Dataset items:
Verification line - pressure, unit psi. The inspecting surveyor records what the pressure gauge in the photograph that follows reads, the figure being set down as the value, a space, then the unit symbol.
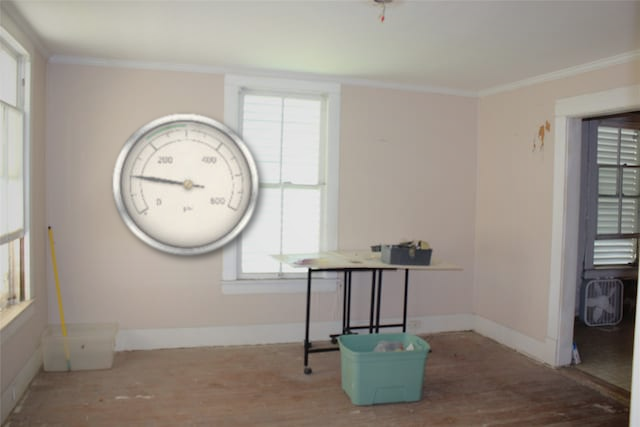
100 psi
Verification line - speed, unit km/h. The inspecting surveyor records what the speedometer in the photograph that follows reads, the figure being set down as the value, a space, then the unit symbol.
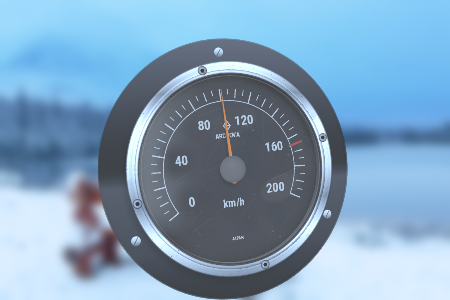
100 km/h
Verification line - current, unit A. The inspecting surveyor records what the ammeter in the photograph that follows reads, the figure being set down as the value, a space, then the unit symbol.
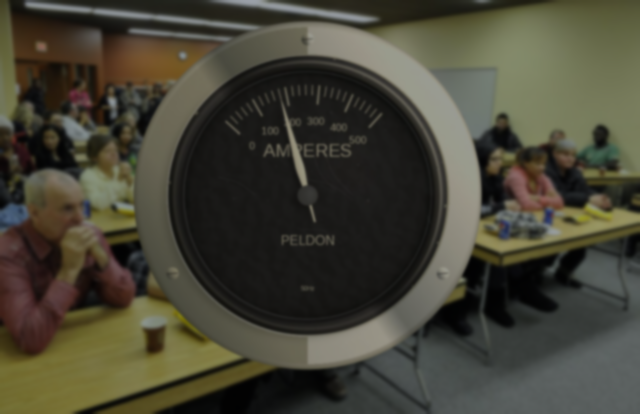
180 A
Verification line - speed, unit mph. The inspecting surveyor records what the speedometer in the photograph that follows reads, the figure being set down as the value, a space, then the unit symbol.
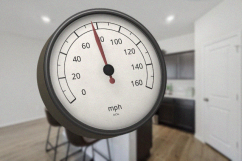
75 mph
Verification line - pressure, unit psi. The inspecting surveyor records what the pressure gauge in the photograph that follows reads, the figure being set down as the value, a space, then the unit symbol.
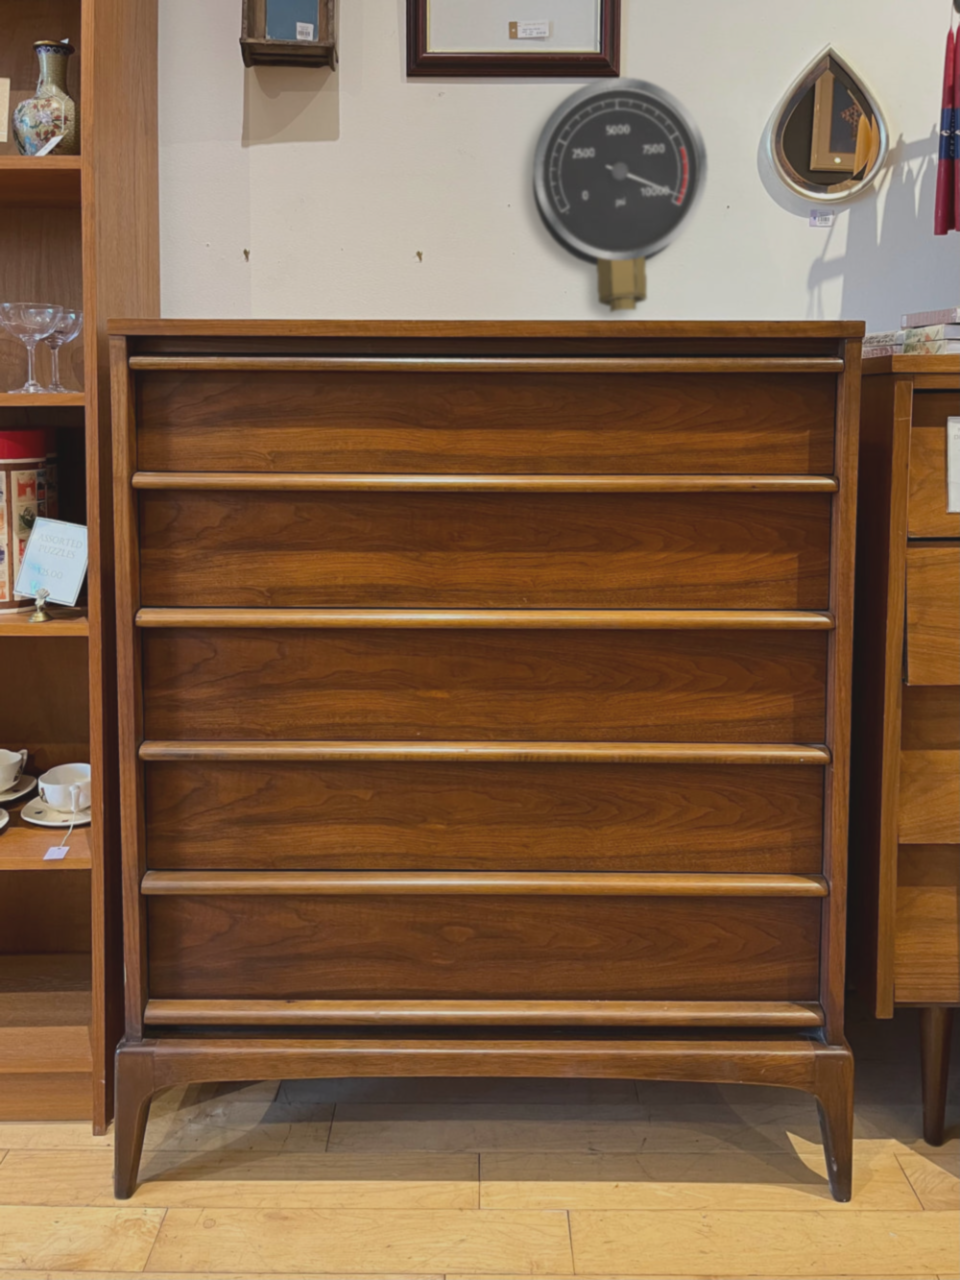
9750 psi
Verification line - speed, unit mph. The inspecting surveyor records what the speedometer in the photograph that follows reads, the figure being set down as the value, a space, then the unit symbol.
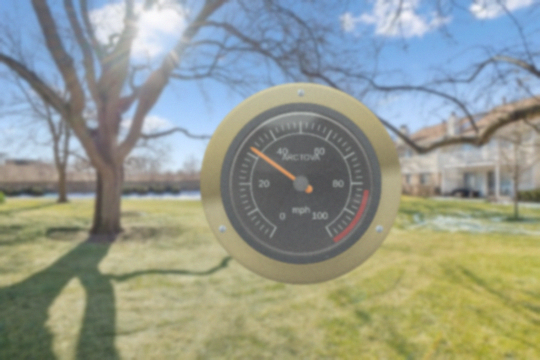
32 mph
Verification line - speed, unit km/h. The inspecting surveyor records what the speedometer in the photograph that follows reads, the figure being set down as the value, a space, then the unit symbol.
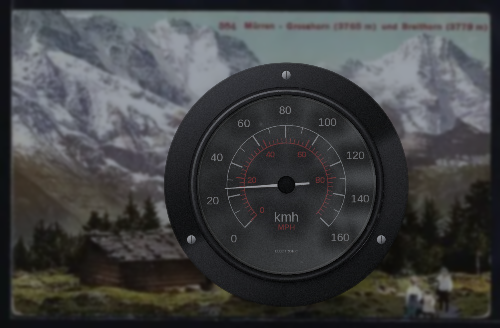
25 km/h
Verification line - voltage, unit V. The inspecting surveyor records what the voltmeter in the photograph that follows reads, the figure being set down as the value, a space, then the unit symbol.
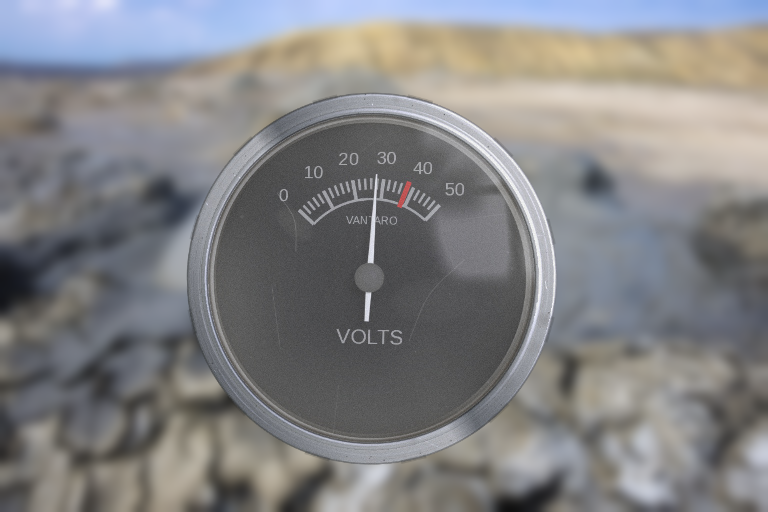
28 V
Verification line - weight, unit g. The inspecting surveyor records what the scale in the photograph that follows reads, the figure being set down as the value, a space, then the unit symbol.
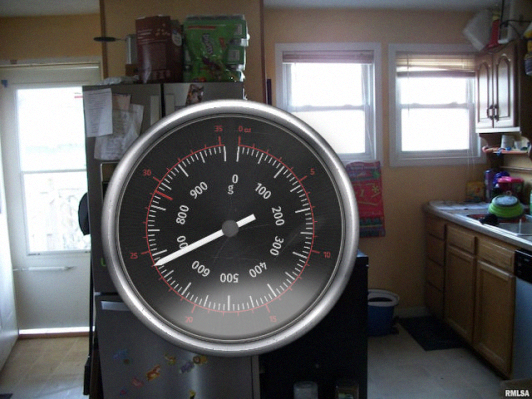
680 g
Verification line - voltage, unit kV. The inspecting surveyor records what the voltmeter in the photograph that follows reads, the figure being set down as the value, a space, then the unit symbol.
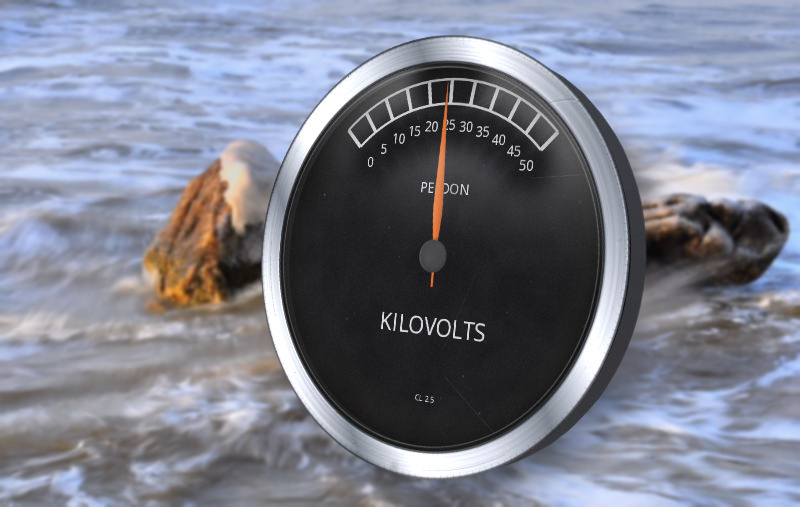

### EXERCISE INSTRUCTIONS
Which lines in the data contain the word "voltmeter"? Return each such line in full, counting only matches with the same capitalization.

### ANSWER TO THIS PROBLEM
Verification line - voltage, unit V. The inspecting surveyor records what the voltmeter in the photograph that follows reads, the figure being set down as the value, a space, then the unit symbol.
Verification line - voltage, unit kV. The inspecting surveyor records what the voltmeter in the photograph that follows reads, the figure being set down as the value, a space, then the unit symbol.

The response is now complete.